Many such programs – intended to rehabilitate children with mental health problems, behavioral or substance abuse issues – have been accused of instead starving their charges, restraining them physically and mentally abusing them. Some cases of neglect have led to death or suicide, state statistics have shown.
“We cannot ignore reports that young people have died and thousands have suffered abuse at the hands of those who run and work at residential treatment programs under the guise of providing critical therapy and rehabilitation services,” Rep. Adam Schiff (D-Burbank), one of the bill’s cosponsors, said at a news conference Tuesday.
An estimated 4,600 teenagers were enrolled in such programs in 2013, said Paul Gionfriddo, president and chief executive of Mental Health America. Families tend to turn to these residential “boot camp” programs as a last resort after unsuccessful experiences with traditional inpatient mental health services, he said.
In some circumstances parents send their children to treatment programs in an effort to change their sexual orientation from gay, lesbian, transgender or bisexual to straight, known as “gay conversion” therapy. California banned the practice in 2012.
Schiff emphasized the need for federal regulation, noting that “programs are often shut down in one state only to open in another under a different name.”
State Sen.
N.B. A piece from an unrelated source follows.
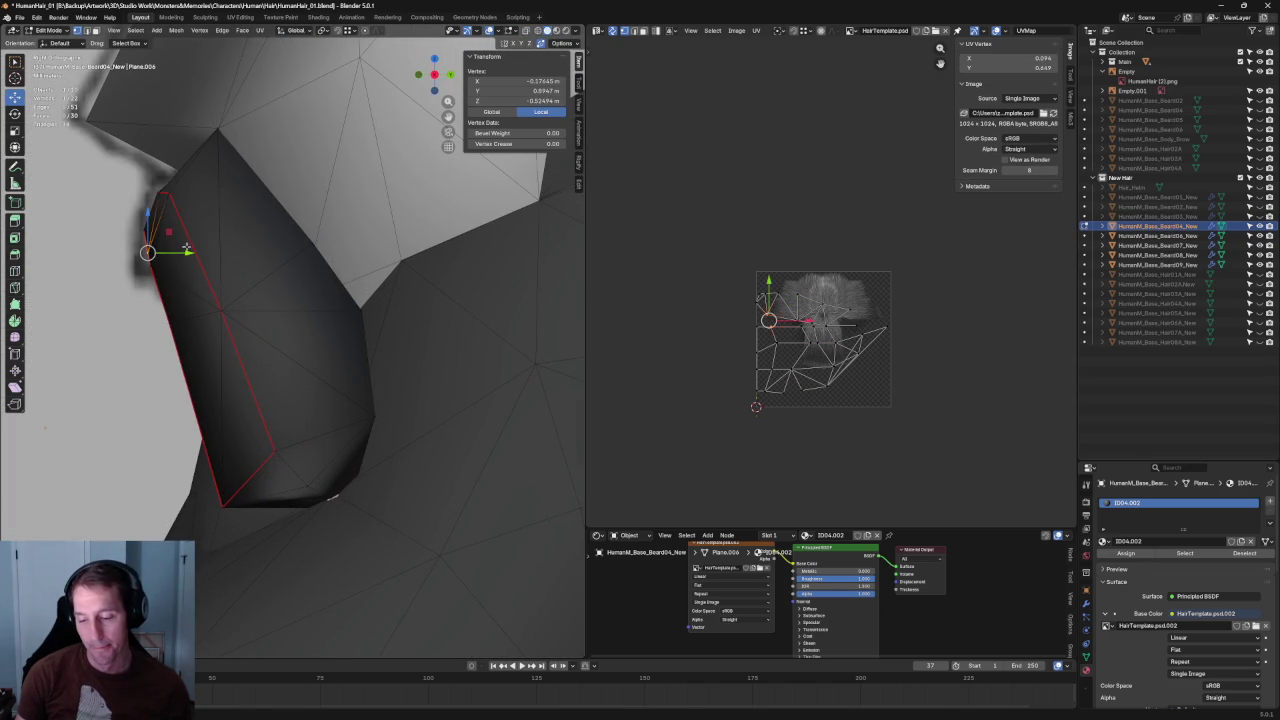
{"action": "key", "text": "g"}
{"action": "key", "text": "y"}
{"action": "key", "text": "Escape"}
{"action": "left_click", "coordinate": [170, 192]}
Ricardo Lara (D-Bell Gardens) introduced similar legislation in California this year to increase regulations and oversight on private residential programs, mandating licensure of such facilities.
Critics questioned the need for federal regulation in states that already regulate residential care facilities. Megan Stokes, director of government and public relations at the National Assn. of Therapeutic Schools and Programs, an industry organization of treatment programs, said such states should be exempt from the bill.
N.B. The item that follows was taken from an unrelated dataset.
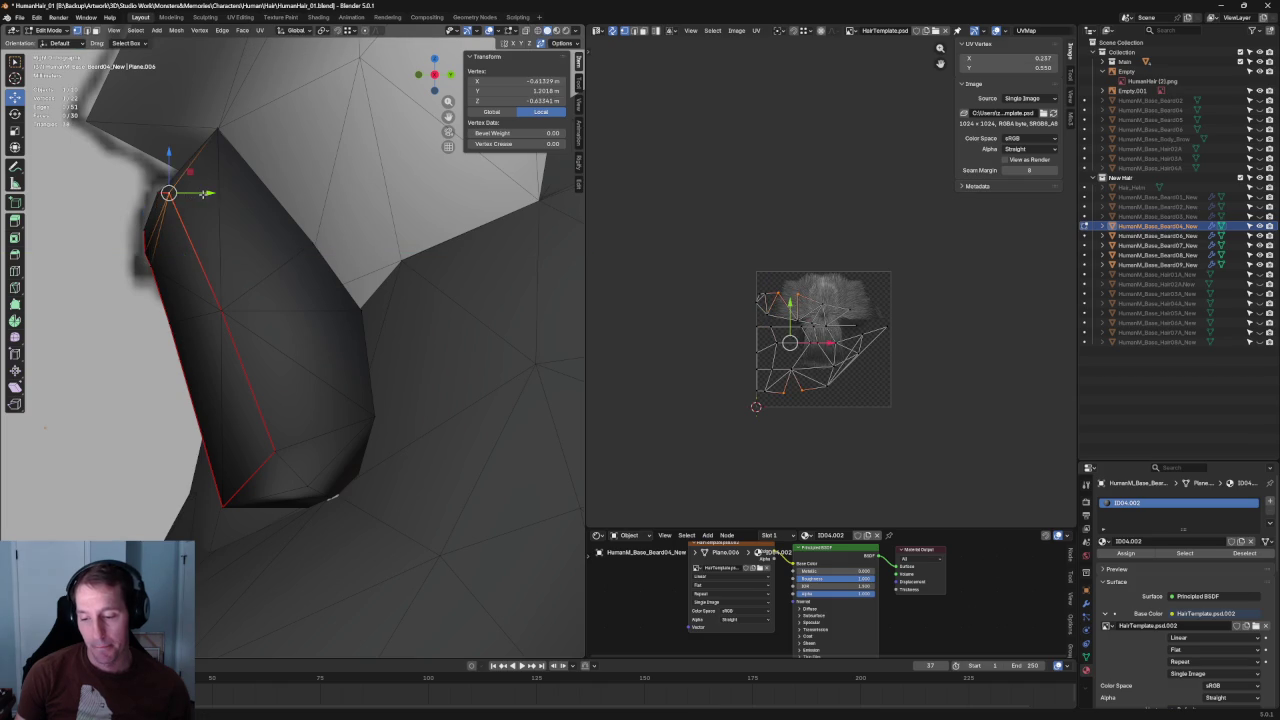
{"action": "key", "text": "g"}
{"action": "key", "text": "y"}
{"action": "key", "text": "Escape"}
{"action": "key", "text": "alt+a"}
Several law professors agreed that Congress had the constitutional power to enact such legislation. “Such a federal law, which hopefully would eliminate gay conversation therapy, as California law has done, would be clearly constitutional,” according to Erwin Chemerinsky, dean of UC Irvine Law School, who pointed to Congress’ power to regulate interstate commerce.
In April, the White House announced its stance against conversion therapy programs for minors.